The theoretical basis of high-dose colchicine treatment in COVID-19. Mortality in COVID-19 is due to a cytokine storm triggered directly and indirectly by SARS-CoV-2, which hyperactivates the NLRP3 inflammasome in myeloid cells. It is inhibited by micromolar concentrations of colchicine.

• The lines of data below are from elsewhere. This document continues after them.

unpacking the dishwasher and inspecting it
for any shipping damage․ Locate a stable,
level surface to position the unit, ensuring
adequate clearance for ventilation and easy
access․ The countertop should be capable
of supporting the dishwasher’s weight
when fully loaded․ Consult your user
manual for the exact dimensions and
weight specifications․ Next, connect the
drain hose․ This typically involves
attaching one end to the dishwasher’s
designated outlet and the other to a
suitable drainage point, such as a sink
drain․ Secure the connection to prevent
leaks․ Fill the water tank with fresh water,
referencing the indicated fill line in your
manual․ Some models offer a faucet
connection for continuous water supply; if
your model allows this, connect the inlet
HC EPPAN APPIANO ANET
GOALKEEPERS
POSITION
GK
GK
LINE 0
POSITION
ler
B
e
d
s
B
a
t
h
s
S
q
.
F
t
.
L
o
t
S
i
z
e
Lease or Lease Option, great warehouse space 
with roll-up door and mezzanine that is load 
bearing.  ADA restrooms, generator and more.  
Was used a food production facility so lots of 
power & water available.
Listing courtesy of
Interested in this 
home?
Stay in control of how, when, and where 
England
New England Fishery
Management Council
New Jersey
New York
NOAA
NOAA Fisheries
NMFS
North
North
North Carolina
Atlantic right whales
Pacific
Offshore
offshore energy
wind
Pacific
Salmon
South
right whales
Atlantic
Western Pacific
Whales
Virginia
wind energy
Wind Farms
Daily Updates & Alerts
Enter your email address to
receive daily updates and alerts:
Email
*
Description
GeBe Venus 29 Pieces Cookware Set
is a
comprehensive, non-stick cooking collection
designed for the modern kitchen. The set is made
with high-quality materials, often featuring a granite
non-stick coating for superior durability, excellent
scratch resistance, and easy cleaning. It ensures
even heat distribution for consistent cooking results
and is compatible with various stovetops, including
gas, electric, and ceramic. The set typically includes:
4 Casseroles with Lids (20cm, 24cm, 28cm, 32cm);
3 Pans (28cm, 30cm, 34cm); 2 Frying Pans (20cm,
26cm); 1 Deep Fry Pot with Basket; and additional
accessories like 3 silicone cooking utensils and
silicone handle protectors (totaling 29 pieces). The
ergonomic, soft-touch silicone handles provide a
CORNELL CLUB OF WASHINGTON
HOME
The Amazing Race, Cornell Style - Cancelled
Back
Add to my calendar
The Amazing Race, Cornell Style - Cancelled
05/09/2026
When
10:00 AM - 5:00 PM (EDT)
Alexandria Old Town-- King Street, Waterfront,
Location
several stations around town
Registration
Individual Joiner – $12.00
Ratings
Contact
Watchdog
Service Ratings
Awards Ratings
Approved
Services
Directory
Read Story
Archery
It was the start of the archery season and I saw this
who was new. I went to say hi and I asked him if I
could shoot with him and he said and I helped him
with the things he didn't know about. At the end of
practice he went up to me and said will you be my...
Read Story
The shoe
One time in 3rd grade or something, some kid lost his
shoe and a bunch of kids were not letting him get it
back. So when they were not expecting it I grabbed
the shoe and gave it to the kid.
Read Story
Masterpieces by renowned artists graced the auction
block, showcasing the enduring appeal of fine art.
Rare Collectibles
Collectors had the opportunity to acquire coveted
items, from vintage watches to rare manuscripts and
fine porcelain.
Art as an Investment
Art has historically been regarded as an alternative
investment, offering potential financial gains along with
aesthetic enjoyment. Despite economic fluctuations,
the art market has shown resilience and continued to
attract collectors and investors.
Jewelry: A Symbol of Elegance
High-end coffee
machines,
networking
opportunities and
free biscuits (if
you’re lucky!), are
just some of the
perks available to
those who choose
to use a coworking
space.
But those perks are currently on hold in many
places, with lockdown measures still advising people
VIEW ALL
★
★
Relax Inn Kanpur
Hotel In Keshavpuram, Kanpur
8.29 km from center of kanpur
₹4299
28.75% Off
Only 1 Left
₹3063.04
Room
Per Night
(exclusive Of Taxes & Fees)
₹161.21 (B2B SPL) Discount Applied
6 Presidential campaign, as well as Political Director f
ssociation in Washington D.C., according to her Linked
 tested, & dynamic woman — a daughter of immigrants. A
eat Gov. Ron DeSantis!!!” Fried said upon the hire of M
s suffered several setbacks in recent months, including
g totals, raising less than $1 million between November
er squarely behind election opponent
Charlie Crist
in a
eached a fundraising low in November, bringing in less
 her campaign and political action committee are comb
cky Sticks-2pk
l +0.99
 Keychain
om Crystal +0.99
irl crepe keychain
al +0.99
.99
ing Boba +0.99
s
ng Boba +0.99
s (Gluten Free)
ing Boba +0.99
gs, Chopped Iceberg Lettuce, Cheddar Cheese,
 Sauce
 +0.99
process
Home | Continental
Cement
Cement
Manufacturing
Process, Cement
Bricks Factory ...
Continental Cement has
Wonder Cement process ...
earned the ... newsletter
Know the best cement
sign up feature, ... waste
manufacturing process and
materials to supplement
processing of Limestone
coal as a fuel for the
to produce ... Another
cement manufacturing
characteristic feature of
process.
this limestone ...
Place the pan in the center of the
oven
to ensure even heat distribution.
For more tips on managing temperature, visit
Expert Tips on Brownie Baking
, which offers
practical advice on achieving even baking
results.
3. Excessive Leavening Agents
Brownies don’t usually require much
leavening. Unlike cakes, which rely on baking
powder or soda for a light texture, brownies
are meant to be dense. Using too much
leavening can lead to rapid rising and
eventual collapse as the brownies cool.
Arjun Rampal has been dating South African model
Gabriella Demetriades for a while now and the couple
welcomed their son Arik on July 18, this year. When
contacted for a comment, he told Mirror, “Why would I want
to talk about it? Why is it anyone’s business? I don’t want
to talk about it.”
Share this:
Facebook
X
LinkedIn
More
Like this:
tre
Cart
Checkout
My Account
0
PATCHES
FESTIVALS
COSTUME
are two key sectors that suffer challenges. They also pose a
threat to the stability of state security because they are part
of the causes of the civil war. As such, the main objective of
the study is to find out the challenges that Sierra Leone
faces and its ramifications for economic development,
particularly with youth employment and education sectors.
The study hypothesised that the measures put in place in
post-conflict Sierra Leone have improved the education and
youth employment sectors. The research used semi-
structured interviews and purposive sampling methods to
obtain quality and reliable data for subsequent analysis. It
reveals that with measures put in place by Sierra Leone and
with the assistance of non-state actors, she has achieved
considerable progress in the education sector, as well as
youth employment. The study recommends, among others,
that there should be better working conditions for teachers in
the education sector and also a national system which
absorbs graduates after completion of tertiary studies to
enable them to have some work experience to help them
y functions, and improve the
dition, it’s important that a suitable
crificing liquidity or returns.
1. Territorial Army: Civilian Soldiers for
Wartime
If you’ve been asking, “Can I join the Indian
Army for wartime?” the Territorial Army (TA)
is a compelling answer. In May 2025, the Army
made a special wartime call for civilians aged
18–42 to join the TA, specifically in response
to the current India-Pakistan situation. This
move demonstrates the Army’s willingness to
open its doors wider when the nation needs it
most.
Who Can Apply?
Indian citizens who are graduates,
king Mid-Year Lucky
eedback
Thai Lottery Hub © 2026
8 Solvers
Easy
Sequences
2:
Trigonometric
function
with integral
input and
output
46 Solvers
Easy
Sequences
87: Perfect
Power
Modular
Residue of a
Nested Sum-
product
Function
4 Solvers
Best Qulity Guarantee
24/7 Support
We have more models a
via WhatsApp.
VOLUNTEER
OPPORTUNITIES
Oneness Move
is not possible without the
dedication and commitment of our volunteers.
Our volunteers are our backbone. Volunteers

As colchicine has a remarkable ability to accumulate intensively in leukocytes, its increasing doses can lead to such an accumulation in macrophages, neutrophils, and monocytes that is sufficient to inhibit the NLRP3 inflammasome and, accordingly, the cytokine storm. (A) Direct and indirect stimulation of NLRP3 inflammasome by SARS-CoV-2 can lead to its hyperactivation, cytokine storm, multiorgan failure, and death. (B) Low doses of colchicine are not sufficient for NLRP3 inflammasome/cytokine storm inhibition. (C) High doses of colchicine are capable of inhibiting the NLRP3 inflammasome, interrupting the cytokine storm. (Red NLRP3—hyperactivation; green NLRP3—normal function).

Figure 4

The effects of high-dose colchicine on the course of COVID-19. A high dose of colchicine inhibited the NLRP3 inflammasome and, accordingly, the cytokine storm; outpatients did not develop complications and avoided hospitalization; the mortality of hospitalized patients decreased up to seven-fold; and post-COVID-19 symptoms decreased sharply. A high dose of colchicine should also be effective in other infectious conditions associated with hyperactivation of the NLRP3 inflammasome (Red—hyperactivation; green—normal function).